1> [{_, {_, PidS, _}}] = stepflow_config:run("
<<<
FilterFun = fun(Events) ->
lists:any(fun(Event) ->
stepflow_event:body(Event) == <<\"found\">>
end, Events)
end.
>>>

interceptor Counter = stepflow_interceptor_counter#{
header => mycounter, eval => FilterFun
}.
interceptor Show = stepflow_interceptor_echo#{}.
source FromMsg = stepflow_source_message[]#{}.
channel Rabbitmq = stepflow_channel_rabbitmq#{}.
sink Echo = stepflow_sink_echo[Counter, Show]#{}.

flow Agent: FromMsg |> Rabbitmq |> Echo.
").

# One event that is counted
stepflow_source_message:append(PidS, [stepflow_event:new(#{}, <<"hello">>)]).

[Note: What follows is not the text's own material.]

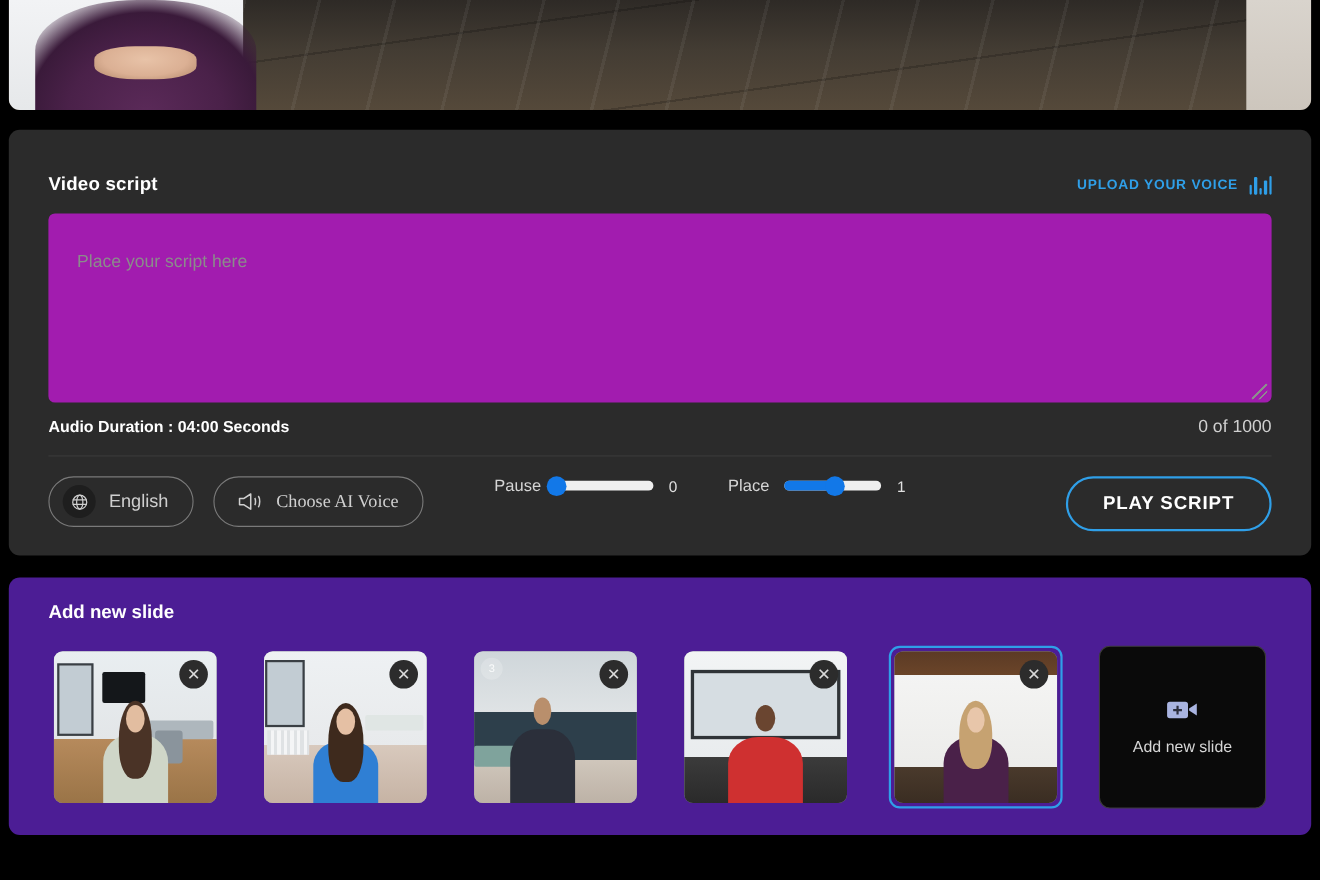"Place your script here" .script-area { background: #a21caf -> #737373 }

# One event that is NOT counted
stepflow_source_message:append(PidS, [stepflow_event:new(#{}, <<"found">>)]).

Run demo 4
----------

Handle bulk of 7 events with a window of 10 seconds:

1> [{_, {_, PidS, _}}] = stepflow_config:run("
interceptor Counter = stepflow_interceptor_counter#{}.
source FromMsg = stepflow_source_message[Counter]#{}.
channel Buffer = stepflow_channel_mnesia#{
flush_period => 5000, capacity => 7, table => mytable
}.
sink Echo = stepflow_sink_echo[]#{}.
flow Squeeze: FromMsg |> Buffer |> Echo.
").

# send multiple message quickly to fill the buffer!
# you will see that they arrive all together.
7> stepflow_source_message:append(PidS, [stepflow_event:new(#{}, <<"hello">>)]).
8> stepflow_source_message:append(PidS, [stepflow_event:new(#{}, <<"hello">>)]).
9> stepflow_source_message:append(PidS, [stepflow_event:new(#{}, <<"hello">>)]).

Run demo 5
----------

Aggregate events in a single one:

1> [{_, {_, PidS, _}}] = stepflow_config:run("
<<<
SqueezeFun = fun(Events) ->
BodyNew = lists:foldr(fun(Event, Acc) ->
Body = stepflow_event:body(Event),
<< Body/binary, <<\" \">>/binary, Acc/binary >>
end, <<\"\">>, Events),
{ok, [stepflow_event:new(#{}, BodyNew)]}
end.
>>>

interceptor Squeezer = stepflow_interceptor_transform#{
eval => SqueezeFun
}.
source FromMsg = stepflow_source_message[Squeezer]#{}.
channel Mnesia = stepflow_channel_mnesia#{
flush_period => 10, capacity => 2, table => pippo
}.
sink Echo = stepflow_sink_echo[]#{}.

flow Aggretator: FromMsg |> Mnesia |> Echo.
").

8> stepflow_source_message:append(PidS, [
stepflow_event:new(#{}, <<"hello">>),
stepflow_event:new(#{}, <<" world">>)
]).

Run demo 6
----------

Index events in ElasticSearch.

```
+------------------------------------------------------------------+
| Agent 1 |
User | |
| | Source <---------------> Channel <--------> Sink |
+------->| (erlang message) (memory) (index inside ES) |
SEND | |
Event +------------------------------------------------------------------+
<<"hello">>
```

$ rebar3 shell --apps stepflow_sink_elasticsearch

1> [{_, {_, PidS, _}}] = stepflow_config:run("
interceptor Counter = stepflow_interceptor_counter#{}.
source FromMsg = stepflow_source_message[Counter]#{}.
channel Memory = stepflow_channel_memory#{}.
sink Elasticsearch = stepflow_sink_elasticsearch[]#{
host => <<\"localhost\">>, port => 9200, index => <<\"myindex\">>
}.

flow Agent: FromMsg |> Memory |> Elasticsearch.
").

2> stepflow_source_message:append(
PidS, [stepflow_event:new(#{}, <<"hello">>)]).

Note
----

You can run `RabbitMQ` with docker:

$ docker run --rm --hostname my-rabbit --name some-rabbit -p 5672:5672 -p 15672:15672 rabbitmq:3-management

And open the web interface:

$ firefox http://0.0.0.0:15672/#/

You can run `ElasticSearch` with docker:

$ docker pull docker.elastic.co/elasticsearch/elasticsearch:5.5.0
$ docker run -p 9200:9200 -e "http.host=0.0.0.0" -e "transport.host=127.0.0.1" -e "xpack.security.enabled=false" docker.elastic.co/elasticsearch/elasticsearch:5.5.0

Status
------

The module is still quite unstable because the heavy development.
The API could change until at least v0.1.0.